Assignment #3

For the exercises below, consider the following code. The loop is called the DAXPY loop (Double-precision aX plus Y) and is the central operation in Gaussian elimination. This code implements the operation \( Y = aX + y \) for vectors of length 100. Initially, R1 and R2 contain the addresses of \( X[0] \) and \( Y[0] \) respectively, R3 contains the address of the memory location following the last element of \( X \), and F0 contains \( a \).

```
foo:  FLD    F2, 0(R1)  ; load X[i]
       FMUL.D F4, F2, F0  ; do a*X[i]
       FLD    F6, 0(R2)  ; get Y[i]
       FADD.D F6, F4, F6  ; calc a*X[i] + Y[i]
       FSD    F6, 0(R2)  ; Store Y[i]
       ADDUI R1, R1, #8  ; increment X index
       ADDUI R2, R2, #8  ; increment Y index
       BNE    R1, R3, foo ; No? Then loop again
```

1. (Static scheduling) Assuming the pipeline latencies from Figure 3.2, unroll the loop as many times as necessary to schedule it without any delays, and collapsing the loop overhead. Assume a one-cycle delayed branch. Show the schedule, and determine the number of cycles required for each iteration of the original loop.

ANS

The largest latency is 3, between one FP ALU OP and another FP ALU OP. In this code, this situation occurs between the FMUL.D and the subsequent FADD.D. There is already one cycle between these two, and we can move the ADDUI instructions up, so we need to unroll just once to hide all the latency.

```
foo:  FLD    F2, 0(R1)  ; load X[i]
       FLD    F6, 8(R1)  ; load X[i]
       FMUL.D F4, F2, F0  ; do a*X[i]
       FMUL.D F10, F8, F0  ; do a*X[i]'
       FLD    F6, 0(R2)  ; get Y[i]
       FLD    F12, 8(R2)  ; get Y[i]
       FADD.D F6, F4, F6  ; calc a*X[i] + Y[i]
       ADDUI R2, R2, #16  ; increment Y index
       FADD.D F12, F10, F12  ; calc a*X[i] + Y[i]
       FSD    F6, -16(R2)  ; Store Y[i]
       ADDUI R1, R1, #16  ; increment X index
       FSD    F12, -8(R2)  ; Store Y[i]
       BNE    R1, R3, foo ; No? Then loop again
```

ALL REQUIRED LATENCIES ARE MET

13 CYCLES TOTAL OR 6.5 CYCLES/LOOP
2. (Dynamic Scheduling) For this exercise we will add timing to the Tomasulo machine shown in Figure 3.10. Assume the following:

- The number of reservation stations are as shown in Figure 3.10
- There is no forwarding between function units; results are communicated by the CDB.
- One instruction can issue at each clock cycle.
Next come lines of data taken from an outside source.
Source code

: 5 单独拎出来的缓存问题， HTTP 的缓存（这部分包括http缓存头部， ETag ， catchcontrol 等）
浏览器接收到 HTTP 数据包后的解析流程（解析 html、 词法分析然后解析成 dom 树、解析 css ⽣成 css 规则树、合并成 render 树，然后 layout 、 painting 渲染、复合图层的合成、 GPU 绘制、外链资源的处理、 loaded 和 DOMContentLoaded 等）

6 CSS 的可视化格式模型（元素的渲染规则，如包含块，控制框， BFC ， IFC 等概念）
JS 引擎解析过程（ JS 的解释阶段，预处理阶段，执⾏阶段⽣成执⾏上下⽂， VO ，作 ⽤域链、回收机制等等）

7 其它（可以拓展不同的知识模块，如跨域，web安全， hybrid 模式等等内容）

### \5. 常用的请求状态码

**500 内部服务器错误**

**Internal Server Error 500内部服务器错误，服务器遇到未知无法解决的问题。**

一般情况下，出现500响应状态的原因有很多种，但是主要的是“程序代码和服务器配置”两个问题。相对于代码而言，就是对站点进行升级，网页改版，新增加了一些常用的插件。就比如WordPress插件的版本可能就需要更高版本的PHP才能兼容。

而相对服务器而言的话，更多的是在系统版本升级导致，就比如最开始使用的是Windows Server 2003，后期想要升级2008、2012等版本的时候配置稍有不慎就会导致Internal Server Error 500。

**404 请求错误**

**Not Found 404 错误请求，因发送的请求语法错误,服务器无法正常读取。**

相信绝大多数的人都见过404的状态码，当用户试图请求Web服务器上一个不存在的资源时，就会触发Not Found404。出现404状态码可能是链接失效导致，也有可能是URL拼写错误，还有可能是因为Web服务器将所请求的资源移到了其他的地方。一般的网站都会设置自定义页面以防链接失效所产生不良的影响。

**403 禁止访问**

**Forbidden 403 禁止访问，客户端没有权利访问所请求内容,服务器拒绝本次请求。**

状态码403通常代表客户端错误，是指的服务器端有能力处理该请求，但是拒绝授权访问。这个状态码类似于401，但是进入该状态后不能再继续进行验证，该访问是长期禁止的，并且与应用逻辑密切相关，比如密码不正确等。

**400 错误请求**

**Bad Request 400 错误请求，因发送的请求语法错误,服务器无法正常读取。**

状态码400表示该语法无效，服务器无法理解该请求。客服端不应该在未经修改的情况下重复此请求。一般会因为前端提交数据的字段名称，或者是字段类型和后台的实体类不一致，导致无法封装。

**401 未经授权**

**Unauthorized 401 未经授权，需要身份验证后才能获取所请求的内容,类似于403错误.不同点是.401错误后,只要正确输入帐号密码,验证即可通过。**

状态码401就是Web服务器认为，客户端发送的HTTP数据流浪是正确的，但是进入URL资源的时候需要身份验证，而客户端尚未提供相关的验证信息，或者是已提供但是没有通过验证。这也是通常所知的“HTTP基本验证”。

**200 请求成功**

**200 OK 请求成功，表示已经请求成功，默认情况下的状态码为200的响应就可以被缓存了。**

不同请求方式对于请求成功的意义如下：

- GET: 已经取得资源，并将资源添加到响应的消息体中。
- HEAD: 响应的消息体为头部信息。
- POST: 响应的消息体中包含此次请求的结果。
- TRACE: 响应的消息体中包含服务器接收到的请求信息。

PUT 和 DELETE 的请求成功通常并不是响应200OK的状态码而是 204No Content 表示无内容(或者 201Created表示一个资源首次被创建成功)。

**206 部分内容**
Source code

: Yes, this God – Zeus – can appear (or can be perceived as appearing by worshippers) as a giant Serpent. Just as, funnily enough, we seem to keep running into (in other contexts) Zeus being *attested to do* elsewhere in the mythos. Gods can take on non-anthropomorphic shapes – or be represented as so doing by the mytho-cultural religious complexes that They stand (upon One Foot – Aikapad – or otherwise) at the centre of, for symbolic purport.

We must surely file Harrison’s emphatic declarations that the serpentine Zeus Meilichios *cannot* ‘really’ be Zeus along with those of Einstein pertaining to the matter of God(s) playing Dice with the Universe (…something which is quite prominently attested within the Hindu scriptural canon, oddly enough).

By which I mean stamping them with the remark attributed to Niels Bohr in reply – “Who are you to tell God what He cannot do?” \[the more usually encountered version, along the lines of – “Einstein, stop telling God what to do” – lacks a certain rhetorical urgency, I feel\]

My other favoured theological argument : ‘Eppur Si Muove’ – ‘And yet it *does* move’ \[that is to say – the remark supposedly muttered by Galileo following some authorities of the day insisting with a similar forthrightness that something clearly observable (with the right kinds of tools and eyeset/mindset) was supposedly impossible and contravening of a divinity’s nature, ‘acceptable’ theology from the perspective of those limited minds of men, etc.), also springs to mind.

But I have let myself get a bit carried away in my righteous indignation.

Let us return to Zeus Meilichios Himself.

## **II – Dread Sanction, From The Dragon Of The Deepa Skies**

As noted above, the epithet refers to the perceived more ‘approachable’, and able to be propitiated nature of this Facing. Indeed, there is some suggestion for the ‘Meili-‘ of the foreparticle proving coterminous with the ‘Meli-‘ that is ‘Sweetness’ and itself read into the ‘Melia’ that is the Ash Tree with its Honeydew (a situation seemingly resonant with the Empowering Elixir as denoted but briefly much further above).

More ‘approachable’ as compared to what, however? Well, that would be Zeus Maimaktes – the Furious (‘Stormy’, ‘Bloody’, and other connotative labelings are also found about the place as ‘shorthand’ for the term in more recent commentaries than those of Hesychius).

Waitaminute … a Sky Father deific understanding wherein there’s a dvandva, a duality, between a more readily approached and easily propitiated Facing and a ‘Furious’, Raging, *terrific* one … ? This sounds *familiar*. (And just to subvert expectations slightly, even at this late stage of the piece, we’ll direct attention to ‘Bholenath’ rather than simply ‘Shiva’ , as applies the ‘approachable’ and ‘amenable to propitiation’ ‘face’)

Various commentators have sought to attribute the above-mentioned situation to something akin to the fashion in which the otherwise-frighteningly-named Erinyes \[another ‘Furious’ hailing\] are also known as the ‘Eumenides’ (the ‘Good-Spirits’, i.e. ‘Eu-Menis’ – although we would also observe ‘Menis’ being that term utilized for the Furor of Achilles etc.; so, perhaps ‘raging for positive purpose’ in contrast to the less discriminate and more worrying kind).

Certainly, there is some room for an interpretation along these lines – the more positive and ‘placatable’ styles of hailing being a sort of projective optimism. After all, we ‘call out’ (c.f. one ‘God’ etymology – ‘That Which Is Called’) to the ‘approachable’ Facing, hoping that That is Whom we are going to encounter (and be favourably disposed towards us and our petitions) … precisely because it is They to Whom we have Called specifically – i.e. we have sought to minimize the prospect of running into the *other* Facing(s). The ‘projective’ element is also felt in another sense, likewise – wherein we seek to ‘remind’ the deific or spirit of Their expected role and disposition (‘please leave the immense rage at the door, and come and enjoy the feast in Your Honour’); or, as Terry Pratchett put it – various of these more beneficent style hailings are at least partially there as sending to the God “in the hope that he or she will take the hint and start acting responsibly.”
Execution of the instruction can begin in the next clock cycle following issue.
- Only 1 value can be on the CDB at a time. If two instructions complete in the same clock cycle, the later instruction is stalled until the next cycle.
- Loads take 1 cycle in execution.

Show the clock cycle when each instruction issues, starts execution, and completes (writes its result onto the CDB) for the first three iterations of the loop. Report your answer in a table similar to Figure 3.23 (Note that figure 3.23 shows a dual issue processor - we are doing a single issue example here.)

ANS.

DEPENDING ON YOUR ASSUMPTIONS, YOUR ANSWER MAY DIFFER FROM MINE IN FACT, I GET A DIFFERENT ANSWER EVERY TIME I DO THE PROBLEM!

I'LL LET YOU COME UP WITH THE CORRECT ANSWER!